For every entry below, give an exact repeat and leave out the pictures.

▶ [Records to process]
· · · · ·
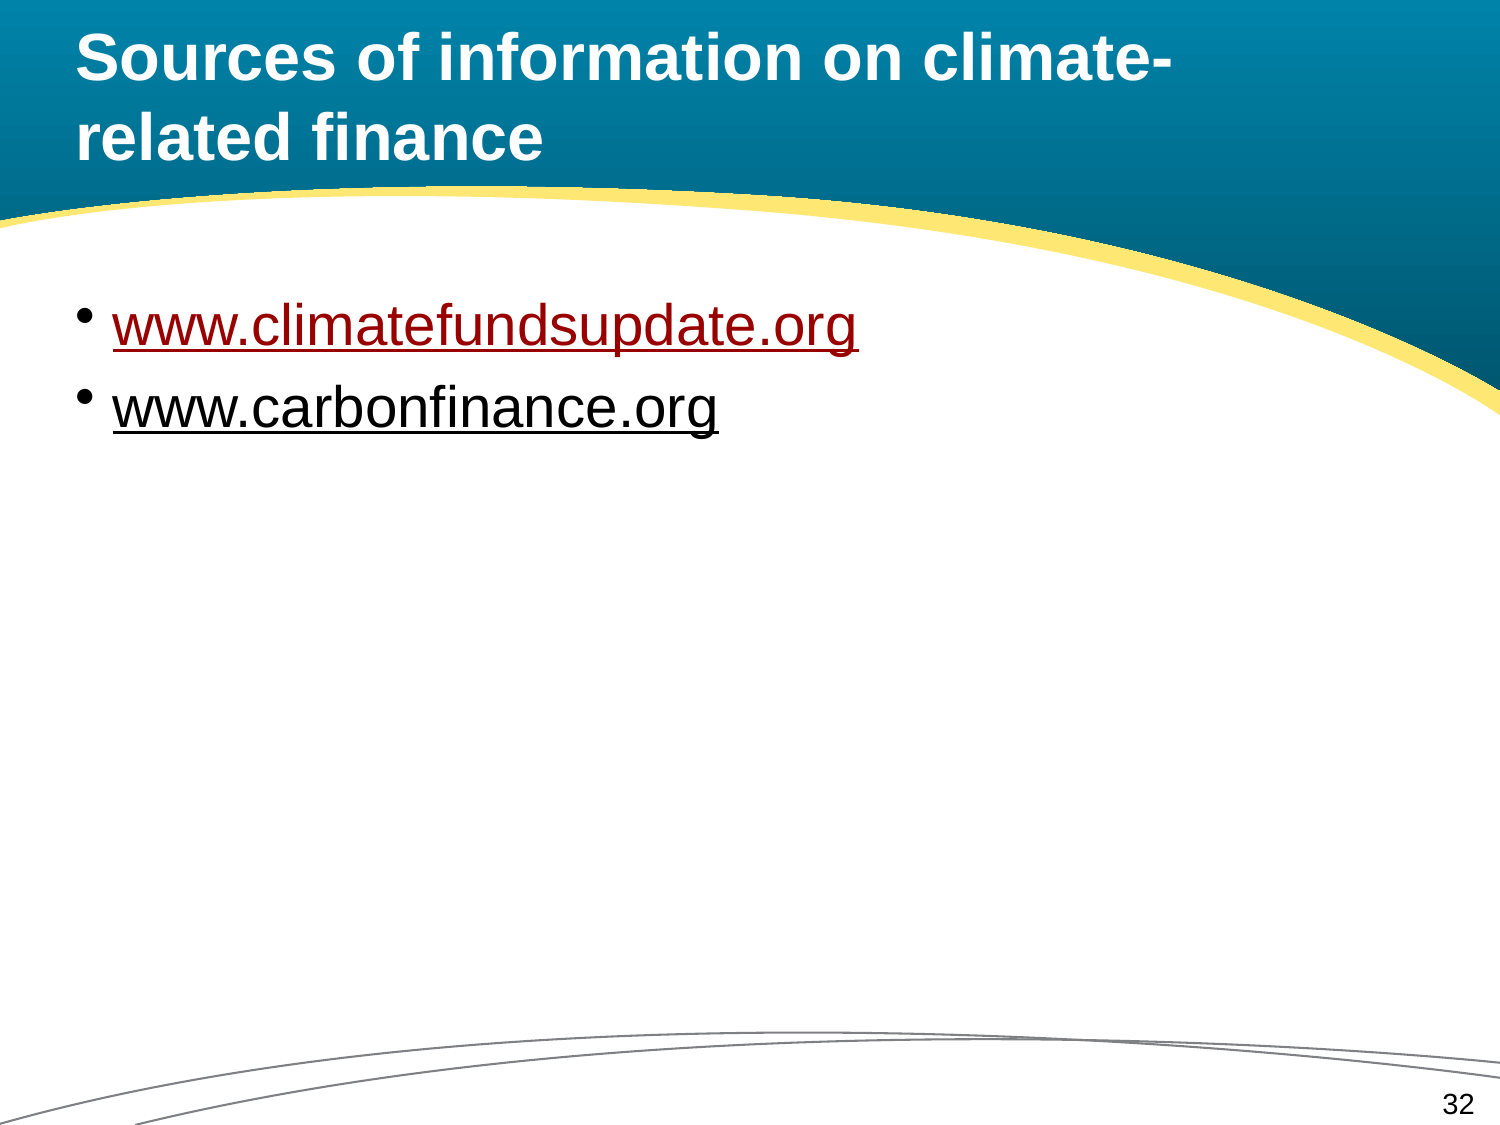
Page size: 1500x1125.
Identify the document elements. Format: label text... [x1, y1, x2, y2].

list www.climatefundsupdate.org www.carbonfinance.org [74, 287, 1476, 1076]
title Sources of information on climate- related finance [74, 0, 1476, 188]
slide_number 32 [1124, 1084, 1476, 1113]
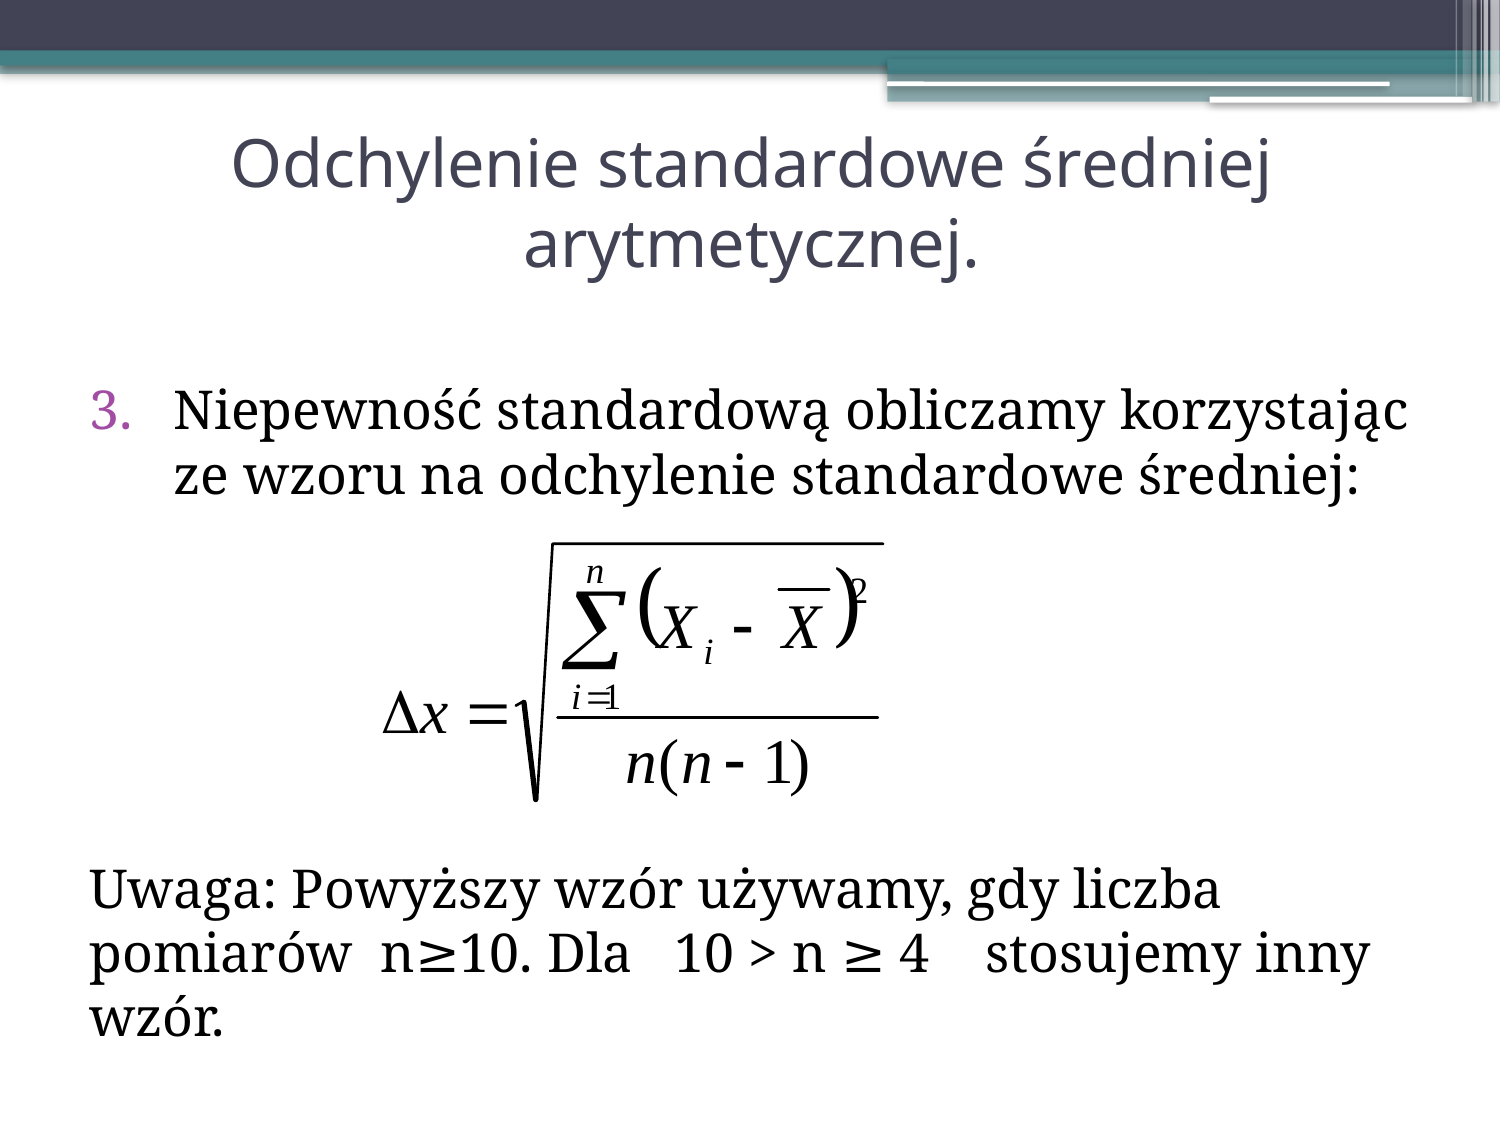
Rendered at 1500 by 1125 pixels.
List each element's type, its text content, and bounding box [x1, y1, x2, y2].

list Niepewność standardową obliczamy korzystając ze wzoru na odchylenie standardowe średniej: Uwaga: Powyższy wzór używamy, gdy liczba pomiarów n≥10. Dla 10 > n ≥ 4 stosujemy inny wzór. [75, 368, 1425, 1079]
title Odchylenie standardowe średniej arytmetycznej. [76, 113, 1427, 289]
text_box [371, 526, 897, 814]
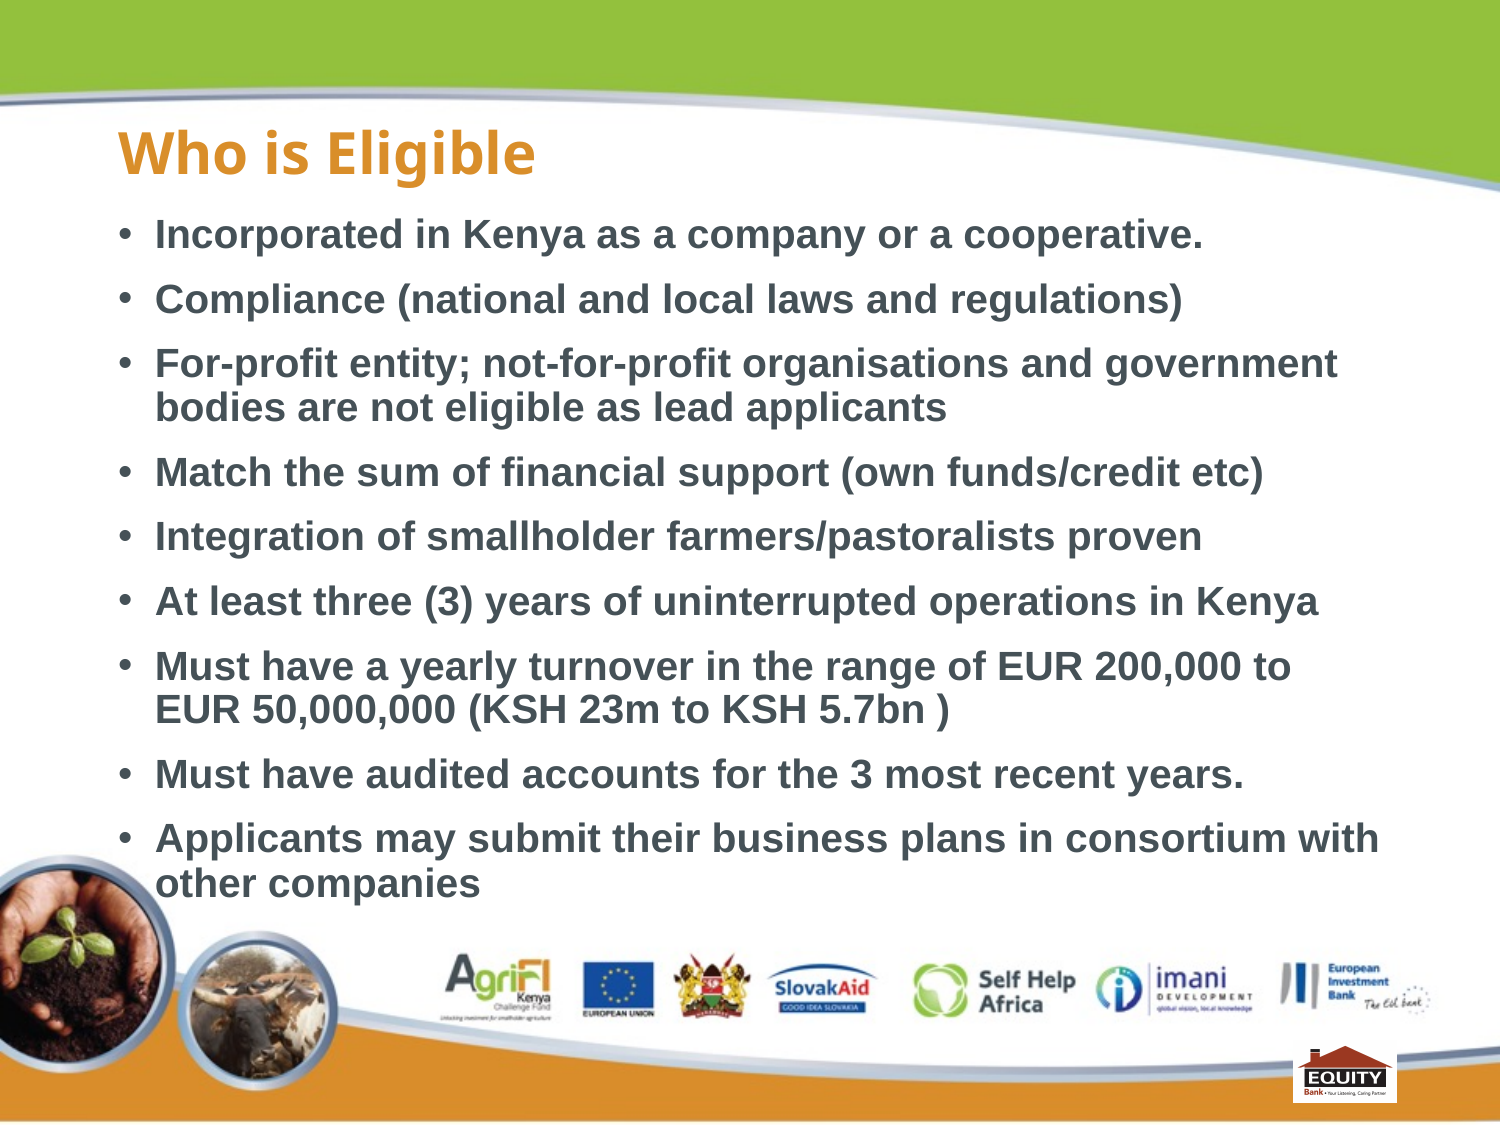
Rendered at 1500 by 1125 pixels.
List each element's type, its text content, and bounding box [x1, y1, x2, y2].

list Incorporated in Kenya as a company or a cooperative. Compliance (national and local laws and regulations) For-profit entity; not-for-profit organisations and government bodies are not eligible as lead applicants Match the sum of financial support (own funds/credit etc) Integration of smallholder farmers/pastoralists proven At least three (3) years of uninterrupted operations in Kenya Must have a yearly turnover in the range of EUR 200,000 to EUR 50,000,000 (KSH 23m to KSH 5.7bn ) Must have audited accounts for the 3 most recent years. Applicants may submit their business plans in consortium with other companies [103, 206, 1397, 919]
title Who is Eligible [103, 105, 1397, 206]
picture [0, 0, 1500, 1125]
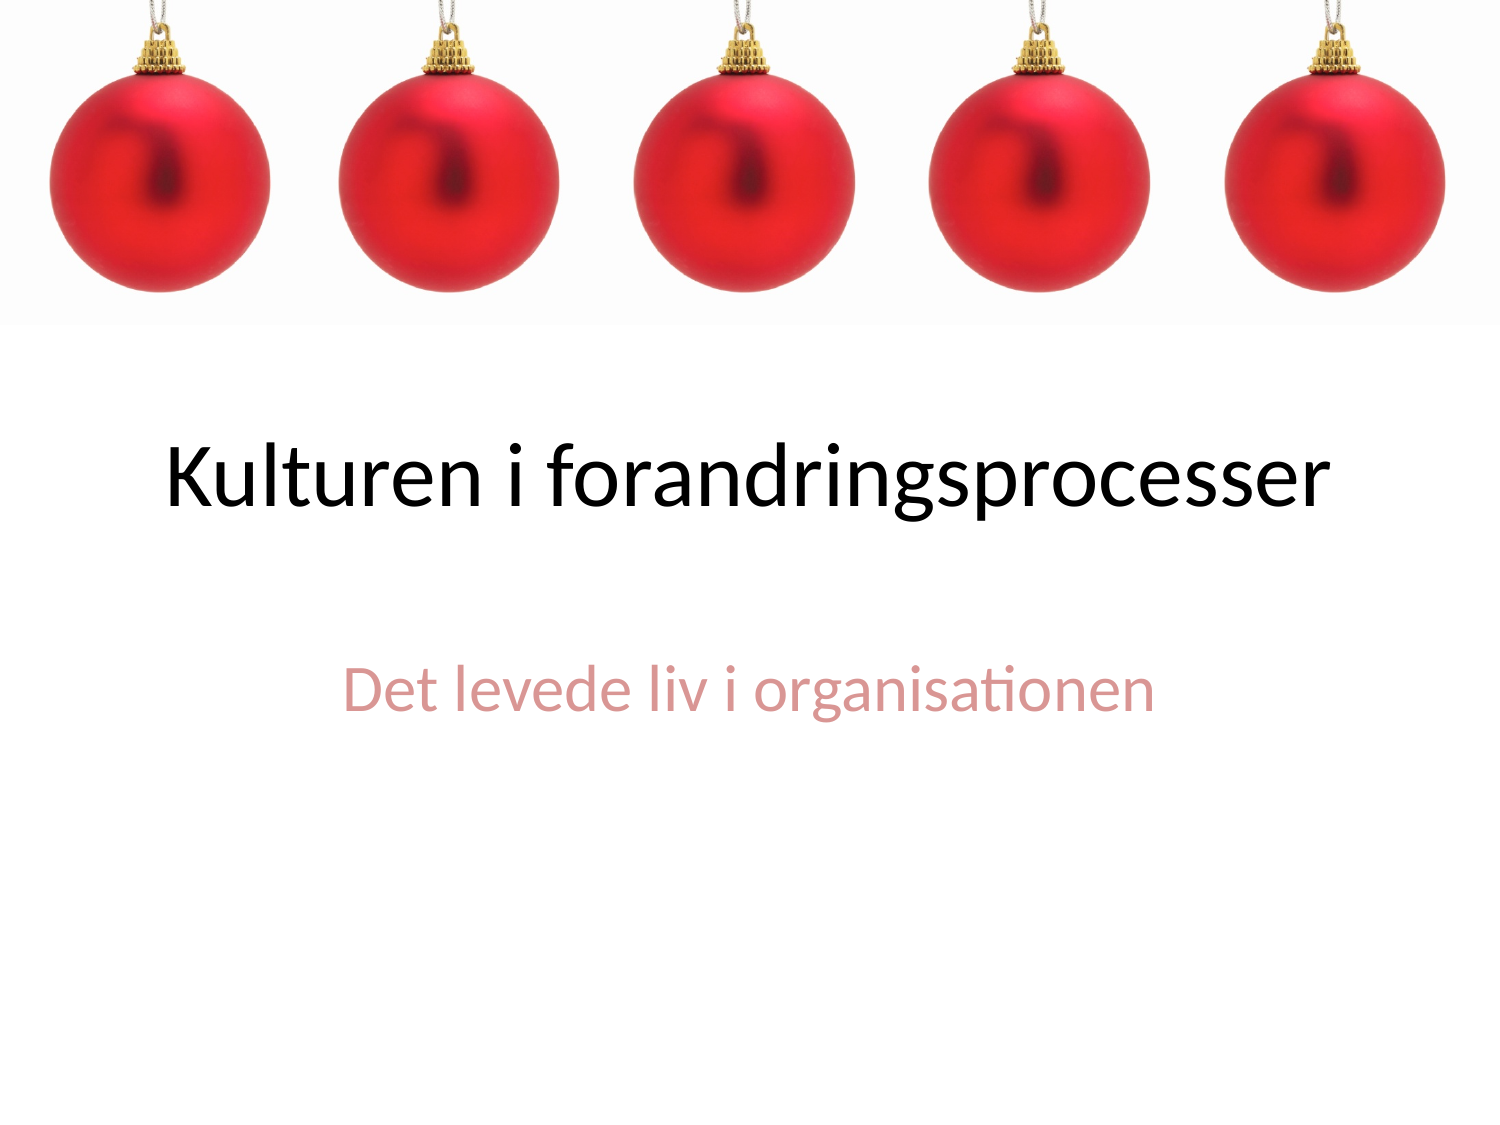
· · · · ·
▶ [Exercise answer]
Page size: 1500x1125.
Identify the document elements. Format: label text... [x1, y1, x2, y2].

list www.climatefundsupdate.org www.carbonfinance.org [74, 287, 1476, 1076]
title Sources of information on climate- related finance [74, 0, 1476, 188]
slide_number 32 [1124, 1084, 1476, 1113]
Rendered at 1500 by 1125 pixels.
List each element's type, its text content, and bounding box [x1, y1, x2, y2].

list Niepewność standardową obliczamy korzystając ze wzoru na odchylenie standardowe średniej: Uwaga: Powyższy wzór używamy, gdy liczba pomiarów n≥10. Dla 10 > n ≥ 4 stosujemy inny wzór. [75, 368, 1425, 1079]
title Odchylenie standardowe średniej arytmetycznej. [76, 113, 1427, 289]
text_box [371, 526, 897, 814]
Rendered at 1500 by 1125 pixels.
List each element's type, its text content, and bounding box [x1, y1, x2, y2].

list Incorporated in Kenya as a company or a cooperative. Compliance (national and local laws and regulations) For-profit entity; not-for-profit organisations and government bodies are not eligible as lead applicants Match the sum of financial support (own funds/credit etc) Integration of smallholder farmers/pastoralists proven At least three (3) years of uninterrupted operations in Kenya Must have a yearly turnover in the range of EUR 200,000 to EUR 50,000,000 (KSH 23m to KSH 5.7bn ) Must have audited accounts for the 3 most recent years. Applicants may submit their business plans in consortium with other companies [103, 206, 1397, 919]
title Who is Eligible [103, 105, 1397, 206]
picture [0, 0, 1500, 1125]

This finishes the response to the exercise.